--- Raw data ---
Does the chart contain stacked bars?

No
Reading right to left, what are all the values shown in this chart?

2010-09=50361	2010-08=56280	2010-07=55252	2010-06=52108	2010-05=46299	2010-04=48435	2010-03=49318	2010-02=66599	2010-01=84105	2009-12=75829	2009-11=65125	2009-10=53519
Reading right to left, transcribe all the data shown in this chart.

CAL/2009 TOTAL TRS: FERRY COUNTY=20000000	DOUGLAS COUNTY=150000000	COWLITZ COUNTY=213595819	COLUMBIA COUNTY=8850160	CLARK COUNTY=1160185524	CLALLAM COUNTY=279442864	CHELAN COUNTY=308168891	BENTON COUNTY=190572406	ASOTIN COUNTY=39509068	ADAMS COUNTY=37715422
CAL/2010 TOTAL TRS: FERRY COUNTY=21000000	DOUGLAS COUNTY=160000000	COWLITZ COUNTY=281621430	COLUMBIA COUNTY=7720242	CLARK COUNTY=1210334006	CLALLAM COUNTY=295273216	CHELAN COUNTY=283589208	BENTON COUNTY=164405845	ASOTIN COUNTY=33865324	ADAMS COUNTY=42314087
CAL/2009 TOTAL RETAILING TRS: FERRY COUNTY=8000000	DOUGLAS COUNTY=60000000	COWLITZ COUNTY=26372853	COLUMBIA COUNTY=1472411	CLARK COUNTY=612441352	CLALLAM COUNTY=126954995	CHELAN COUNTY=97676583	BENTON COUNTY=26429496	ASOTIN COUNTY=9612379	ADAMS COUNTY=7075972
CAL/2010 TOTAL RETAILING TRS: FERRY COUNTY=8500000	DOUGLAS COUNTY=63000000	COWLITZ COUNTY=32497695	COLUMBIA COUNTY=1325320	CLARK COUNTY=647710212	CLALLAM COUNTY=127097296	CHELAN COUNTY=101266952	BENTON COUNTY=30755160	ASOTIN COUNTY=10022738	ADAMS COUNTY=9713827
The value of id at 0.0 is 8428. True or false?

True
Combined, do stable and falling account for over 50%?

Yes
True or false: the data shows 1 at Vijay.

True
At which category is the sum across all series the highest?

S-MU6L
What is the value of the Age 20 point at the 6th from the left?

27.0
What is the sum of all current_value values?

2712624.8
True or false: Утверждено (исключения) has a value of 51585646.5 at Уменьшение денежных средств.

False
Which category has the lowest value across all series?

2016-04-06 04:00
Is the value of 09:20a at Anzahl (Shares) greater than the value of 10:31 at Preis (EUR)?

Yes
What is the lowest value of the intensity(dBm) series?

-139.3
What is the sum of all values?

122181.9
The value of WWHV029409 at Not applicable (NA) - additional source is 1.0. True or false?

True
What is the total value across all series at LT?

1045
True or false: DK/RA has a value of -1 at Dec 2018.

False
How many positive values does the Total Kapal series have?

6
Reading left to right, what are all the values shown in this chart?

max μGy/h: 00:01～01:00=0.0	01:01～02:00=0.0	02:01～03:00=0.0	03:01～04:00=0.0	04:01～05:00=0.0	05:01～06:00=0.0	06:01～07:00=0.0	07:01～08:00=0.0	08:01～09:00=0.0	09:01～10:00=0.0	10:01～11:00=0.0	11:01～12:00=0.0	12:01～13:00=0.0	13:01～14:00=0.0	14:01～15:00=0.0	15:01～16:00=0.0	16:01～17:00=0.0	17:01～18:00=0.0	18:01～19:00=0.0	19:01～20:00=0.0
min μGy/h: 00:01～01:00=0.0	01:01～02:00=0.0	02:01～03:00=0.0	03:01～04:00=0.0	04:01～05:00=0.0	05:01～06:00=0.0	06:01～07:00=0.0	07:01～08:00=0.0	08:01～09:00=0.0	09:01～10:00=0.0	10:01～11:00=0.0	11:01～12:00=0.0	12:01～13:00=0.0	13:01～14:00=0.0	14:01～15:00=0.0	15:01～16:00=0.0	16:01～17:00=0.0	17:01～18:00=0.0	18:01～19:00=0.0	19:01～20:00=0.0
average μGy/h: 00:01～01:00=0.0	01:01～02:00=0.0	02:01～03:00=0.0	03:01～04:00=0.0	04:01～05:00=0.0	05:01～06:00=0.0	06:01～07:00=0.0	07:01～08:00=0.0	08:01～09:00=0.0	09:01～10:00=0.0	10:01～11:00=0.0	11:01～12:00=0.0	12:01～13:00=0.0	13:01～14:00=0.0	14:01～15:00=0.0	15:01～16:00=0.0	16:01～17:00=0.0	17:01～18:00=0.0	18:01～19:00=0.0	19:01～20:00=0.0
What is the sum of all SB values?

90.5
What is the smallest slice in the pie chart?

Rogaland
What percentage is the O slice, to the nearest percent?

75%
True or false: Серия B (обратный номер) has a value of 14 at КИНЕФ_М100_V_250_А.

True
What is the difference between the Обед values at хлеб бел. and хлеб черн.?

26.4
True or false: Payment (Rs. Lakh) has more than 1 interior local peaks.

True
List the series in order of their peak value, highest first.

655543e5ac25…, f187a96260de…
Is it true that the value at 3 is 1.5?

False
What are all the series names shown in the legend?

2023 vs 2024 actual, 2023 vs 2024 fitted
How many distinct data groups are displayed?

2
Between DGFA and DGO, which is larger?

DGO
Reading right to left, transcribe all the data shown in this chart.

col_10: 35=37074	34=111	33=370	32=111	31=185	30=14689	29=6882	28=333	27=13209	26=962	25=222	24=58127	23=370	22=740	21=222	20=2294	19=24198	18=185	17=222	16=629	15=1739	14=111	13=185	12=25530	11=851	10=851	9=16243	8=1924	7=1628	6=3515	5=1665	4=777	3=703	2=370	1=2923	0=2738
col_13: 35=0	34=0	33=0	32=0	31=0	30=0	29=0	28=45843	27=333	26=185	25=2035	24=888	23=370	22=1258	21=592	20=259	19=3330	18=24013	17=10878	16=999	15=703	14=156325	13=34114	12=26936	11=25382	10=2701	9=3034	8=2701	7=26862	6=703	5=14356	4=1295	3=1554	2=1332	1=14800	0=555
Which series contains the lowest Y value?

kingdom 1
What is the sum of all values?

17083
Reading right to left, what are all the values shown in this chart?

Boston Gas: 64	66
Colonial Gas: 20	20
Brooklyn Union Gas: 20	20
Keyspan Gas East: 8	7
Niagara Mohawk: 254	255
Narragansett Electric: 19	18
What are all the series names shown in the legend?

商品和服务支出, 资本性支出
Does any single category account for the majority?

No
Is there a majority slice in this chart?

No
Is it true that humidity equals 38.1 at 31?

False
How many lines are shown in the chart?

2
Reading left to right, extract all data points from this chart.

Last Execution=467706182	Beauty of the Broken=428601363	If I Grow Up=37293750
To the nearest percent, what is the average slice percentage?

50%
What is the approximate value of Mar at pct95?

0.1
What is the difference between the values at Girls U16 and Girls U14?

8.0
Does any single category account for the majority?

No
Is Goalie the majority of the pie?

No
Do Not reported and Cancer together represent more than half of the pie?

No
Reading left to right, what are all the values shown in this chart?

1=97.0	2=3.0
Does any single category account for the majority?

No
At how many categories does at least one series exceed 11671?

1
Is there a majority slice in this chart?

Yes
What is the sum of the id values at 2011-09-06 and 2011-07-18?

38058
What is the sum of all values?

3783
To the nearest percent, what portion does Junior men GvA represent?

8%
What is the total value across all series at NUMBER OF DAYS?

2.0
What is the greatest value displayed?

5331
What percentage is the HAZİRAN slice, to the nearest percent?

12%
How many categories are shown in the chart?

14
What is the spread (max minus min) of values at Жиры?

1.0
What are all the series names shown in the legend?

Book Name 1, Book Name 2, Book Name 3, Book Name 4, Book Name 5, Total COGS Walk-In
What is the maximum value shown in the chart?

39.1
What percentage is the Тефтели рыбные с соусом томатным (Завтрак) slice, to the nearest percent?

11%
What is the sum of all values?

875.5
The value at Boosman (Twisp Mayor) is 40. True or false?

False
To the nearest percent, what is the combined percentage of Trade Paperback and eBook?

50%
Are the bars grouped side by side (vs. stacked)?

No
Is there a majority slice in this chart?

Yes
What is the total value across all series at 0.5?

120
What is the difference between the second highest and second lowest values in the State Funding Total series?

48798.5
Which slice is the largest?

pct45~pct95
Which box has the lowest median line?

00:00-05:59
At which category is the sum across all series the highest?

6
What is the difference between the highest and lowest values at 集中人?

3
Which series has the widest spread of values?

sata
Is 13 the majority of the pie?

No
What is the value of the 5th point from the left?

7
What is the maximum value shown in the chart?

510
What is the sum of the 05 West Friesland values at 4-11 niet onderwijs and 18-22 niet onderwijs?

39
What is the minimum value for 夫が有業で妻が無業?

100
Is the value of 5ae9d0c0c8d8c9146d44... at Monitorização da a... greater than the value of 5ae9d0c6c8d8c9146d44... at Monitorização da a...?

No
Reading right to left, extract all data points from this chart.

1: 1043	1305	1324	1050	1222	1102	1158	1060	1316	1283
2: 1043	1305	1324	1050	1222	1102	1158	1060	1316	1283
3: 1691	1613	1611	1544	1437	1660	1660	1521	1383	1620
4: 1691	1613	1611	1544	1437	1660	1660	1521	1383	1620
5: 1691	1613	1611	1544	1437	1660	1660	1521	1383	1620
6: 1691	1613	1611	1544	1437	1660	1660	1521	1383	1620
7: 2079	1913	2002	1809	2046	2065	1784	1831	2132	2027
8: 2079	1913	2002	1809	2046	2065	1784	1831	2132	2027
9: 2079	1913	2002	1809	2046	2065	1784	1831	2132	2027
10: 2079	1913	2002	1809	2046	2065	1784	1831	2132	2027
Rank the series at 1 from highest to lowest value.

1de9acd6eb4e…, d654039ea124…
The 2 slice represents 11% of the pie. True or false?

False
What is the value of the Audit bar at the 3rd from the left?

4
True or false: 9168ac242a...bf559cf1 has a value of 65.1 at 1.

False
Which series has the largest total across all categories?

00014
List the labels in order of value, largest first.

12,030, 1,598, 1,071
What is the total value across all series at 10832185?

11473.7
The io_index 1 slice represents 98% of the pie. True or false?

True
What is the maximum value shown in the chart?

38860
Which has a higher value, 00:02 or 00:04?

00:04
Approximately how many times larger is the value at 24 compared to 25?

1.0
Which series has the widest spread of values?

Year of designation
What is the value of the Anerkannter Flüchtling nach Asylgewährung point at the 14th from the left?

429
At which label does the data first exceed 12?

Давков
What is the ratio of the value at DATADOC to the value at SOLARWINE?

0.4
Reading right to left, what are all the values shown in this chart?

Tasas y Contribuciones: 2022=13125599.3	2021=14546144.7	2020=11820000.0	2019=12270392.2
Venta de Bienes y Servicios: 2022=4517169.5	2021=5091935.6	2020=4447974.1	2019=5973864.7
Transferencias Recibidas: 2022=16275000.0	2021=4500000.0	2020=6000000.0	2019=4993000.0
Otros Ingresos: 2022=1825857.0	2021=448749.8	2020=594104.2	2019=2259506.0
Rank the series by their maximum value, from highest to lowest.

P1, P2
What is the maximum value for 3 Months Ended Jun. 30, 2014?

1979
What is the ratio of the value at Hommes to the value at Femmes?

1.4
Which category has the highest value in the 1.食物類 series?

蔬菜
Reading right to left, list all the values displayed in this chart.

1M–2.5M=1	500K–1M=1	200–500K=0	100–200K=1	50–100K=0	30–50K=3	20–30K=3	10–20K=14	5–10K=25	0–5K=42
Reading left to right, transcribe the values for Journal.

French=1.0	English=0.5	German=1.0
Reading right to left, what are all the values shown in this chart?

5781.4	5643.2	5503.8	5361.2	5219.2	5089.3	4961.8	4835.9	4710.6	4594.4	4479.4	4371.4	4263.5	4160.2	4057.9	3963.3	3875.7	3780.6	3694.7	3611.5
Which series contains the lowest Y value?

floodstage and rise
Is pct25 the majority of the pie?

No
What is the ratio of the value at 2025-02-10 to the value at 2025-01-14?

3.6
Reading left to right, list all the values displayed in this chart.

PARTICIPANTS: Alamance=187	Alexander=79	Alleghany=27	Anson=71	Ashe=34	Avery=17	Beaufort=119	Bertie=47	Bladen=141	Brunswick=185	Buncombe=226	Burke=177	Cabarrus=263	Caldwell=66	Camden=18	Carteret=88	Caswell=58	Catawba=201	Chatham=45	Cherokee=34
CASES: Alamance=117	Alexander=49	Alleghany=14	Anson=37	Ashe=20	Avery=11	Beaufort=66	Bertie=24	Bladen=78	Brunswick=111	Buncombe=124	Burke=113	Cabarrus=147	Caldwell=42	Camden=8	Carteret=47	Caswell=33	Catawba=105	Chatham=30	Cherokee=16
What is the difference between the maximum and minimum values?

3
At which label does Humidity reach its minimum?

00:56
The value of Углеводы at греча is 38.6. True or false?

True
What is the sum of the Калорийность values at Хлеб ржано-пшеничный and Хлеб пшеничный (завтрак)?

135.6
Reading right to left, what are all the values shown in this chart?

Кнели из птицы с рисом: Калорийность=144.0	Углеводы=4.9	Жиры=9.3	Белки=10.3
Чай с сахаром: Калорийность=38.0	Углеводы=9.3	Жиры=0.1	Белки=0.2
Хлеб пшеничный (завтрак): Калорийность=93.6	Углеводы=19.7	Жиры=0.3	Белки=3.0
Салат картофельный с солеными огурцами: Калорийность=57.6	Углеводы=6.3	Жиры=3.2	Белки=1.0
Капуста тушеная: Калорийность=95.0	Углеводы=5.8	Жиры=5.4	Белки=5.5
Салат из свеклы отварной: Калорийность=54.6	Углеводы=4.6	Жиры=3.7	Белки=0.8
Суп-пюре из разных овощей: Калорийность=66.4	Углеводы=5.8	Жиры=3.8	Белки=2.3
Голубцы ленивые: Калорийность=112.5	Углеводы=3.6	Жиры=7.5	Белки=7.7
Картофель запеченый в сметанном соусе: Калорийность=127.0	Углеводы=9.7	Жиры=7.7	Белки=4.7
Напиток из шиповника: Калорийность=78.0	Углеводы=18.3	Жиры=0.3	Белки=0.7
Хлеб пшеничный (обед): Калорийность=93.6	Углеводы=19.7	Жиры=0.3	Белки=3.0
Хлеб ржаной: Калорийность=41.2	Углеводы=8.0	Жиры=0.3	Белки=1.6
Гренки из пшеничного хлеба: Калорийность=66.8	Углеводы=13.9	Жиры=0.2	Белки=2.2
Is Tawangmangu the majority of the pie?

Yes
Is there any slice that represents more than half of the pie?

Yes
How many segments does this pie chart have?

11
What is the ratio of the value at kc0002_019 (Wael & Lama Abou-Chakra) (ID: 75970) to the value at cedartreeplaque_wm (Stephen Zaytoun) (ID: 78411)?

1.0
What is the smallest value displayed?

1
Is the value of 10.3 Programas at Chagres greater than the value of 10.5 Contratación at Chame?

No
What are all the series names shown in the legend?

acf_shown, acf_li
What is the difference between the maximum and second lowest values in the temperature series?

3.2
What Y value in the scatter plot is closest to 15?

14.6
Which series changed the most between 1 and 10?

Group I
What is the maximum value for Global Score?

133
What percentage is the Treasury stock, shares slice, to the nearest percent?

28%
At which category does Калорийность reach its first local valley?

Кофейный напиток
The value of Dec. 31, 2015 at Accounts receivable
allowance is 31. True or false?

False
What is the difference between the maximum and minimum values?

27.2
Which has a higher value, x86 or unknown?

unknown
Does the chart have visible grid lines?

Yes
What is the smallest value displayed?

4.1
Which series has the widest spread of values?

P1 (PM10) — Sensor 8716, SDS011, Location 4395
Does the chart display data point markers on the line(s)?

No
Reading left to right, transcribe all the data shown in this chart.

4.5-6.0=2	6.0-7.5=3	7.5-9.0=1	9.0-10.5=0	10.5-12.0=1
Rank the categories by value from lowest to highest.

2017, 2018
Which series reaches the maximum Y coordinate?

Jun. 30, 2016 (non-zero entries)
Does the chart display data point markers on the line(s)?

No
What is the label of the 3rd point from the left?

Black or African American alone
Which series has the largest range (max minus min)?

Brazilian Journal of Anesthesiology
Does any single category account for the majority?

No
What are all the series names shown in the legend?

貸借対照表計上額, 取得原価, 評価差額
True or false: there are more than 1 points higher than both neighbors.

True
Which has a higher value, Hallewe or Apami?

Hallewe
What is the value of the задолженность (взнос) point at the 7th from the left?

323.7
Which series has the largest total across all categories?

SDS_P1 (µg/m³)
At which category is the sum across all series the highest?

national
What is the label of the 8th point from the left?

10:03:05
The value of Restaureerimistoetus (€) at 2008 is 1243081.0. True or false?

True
---
▶ **Problem details**:
Copy the rows from the beginning of the records through the line containing "What is the sum of all current_value values?", swapping every "chart" for "graph" and leaving all else unchanged.

▶ **Output for this task**:
Does the graph contain stacked bars?

No
Reading right to left, what are all the values shown in this graph?

2010-09=50361	2010-08=56280	2010-07=55252	2010-06=52108	2010-05=46299	2010-04=48435	2010-03=49318	2010-02=66599	2010-01=84105	2009-12=75829	2009-11=65125	2009-10=53519
Reading right to left, transcribe all the data shown in this graph.

CAL/2009 TOTAL TRS: FERRY COUNTY=20000000	DOUGLAS COUNTY=150000000	COWLITZ COUNTY=213595819	COLUMBIA COUNTY=8850160	CLARK COUNTY=1160185524	CLALLAM COUNTY=279442864	CHELAN COUNTY=308168891	BENTON COUNTY=190572406	ASOTIN COUNTY=39509068	ADAMS COUNTY=37715422
CAL/2010 TOTAL TRS: FERRY COUNTY=21000000	DOUGLAS COUNTY=160000000	COWLITZ COUNTY=281621430	COLUMBIA COUNTY=7720242	CLARK COUNTY=1210334006	CLALLAM COUNTY=295273216	CHELAN COUNTY=283589208	BENTON COUNTY=164405845	ASOTIN COUNTY=33865324	ADAMS COUNTY=42314087
CAL/2009 TOTAL RETAILING TRS: FERRY COUNTY=8000000	DOUGLAS COUNTY=60000000	COWLITZ COUNTY=26372853	COLUMBIA COUNTY=1472411	CLARK COUNTY=612441352	CLALLAM COUNTY=126954995	CHELAN COUNTY=97676583	BENTON COUNTY=26429496	ASOTIN COUNTY=9612379	ADAMS COUNTY=7075972
CAL/2010 TOTAL RETAILING TRS: FERRY COUNTY=8500000	DOUGLAS COUNTY=63000000	COWLITZ COUNTY=32497695	COLUMBIA COUNTY=1325320	CLARK COUNTY=647710212	CLALLAM COUNTY=127097296	CHELAN COUNTY=101266952	BENTON COUNTY=30755160	ASOTIN COUNTY=10022738	ADAMS COUNTY=9713827
The value of id at 0.0 is 8428. True or false?

True
Combined, do stable and falling account for over 50%?

Yes
True or false: the data shows 1 at Vijay.

True
At which category is the sum across all series the highest?

S-MU6L
What is the value of the Age 20 point at the 6th from the left?

27.0
What is the sum of all current_value values?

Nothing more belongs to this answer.